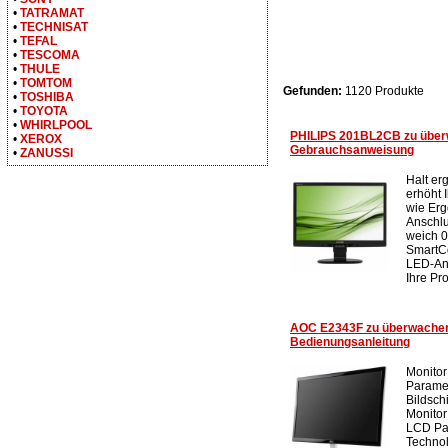
•
TATRAMAT
•
TECHNISAT
•
TEFAL
•
TESCOMA
•
THULE
•
TOMTOM
Gefunden:
1120 Produkte
•
TOSHIBA
•
TOYOTA
•
WHIRLPOOL
PHILIPS 201BL2CB zu übe
•
XEROX
Gebrauchsanweisung
•
ZANUSSI
Halt er
erhöht I
wie Erg
Anschlu
weich 0
SmartCo
LED-Anz
Ihre Prod
AOC E2343F zu überwachen
Bedienungsanleitung
Monitor
Paramet
Bildsch
Monitor
LCD Pa
Technol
·····
◆ Your assignment
Give back each line above verbatim, dropping every picture.

◆ Completed exercise
•
TATRAMAT
•
TECHNISAT
•
TEFAL
•
TESCOMA
•
THULE
•
TOMTOM
Gefunden:
1120 Produkte
•
TOSHIBA
•
TOYOTA
•
WHIRLPOOL
PHILIPS 201BL2CB zu übe
•
XEROX
Gebrauchsanweisung
•
ZANUSSI
Halt er
erhöht I
wie Erg
Anschlu
weich 0
SmartCo
LED-Anz
Ihre Prod
AOC E2343F zu überwachen
Bedienungsanleitung
Monitor
Paramet
Bildsch
Monitor
LCD Pa
Technol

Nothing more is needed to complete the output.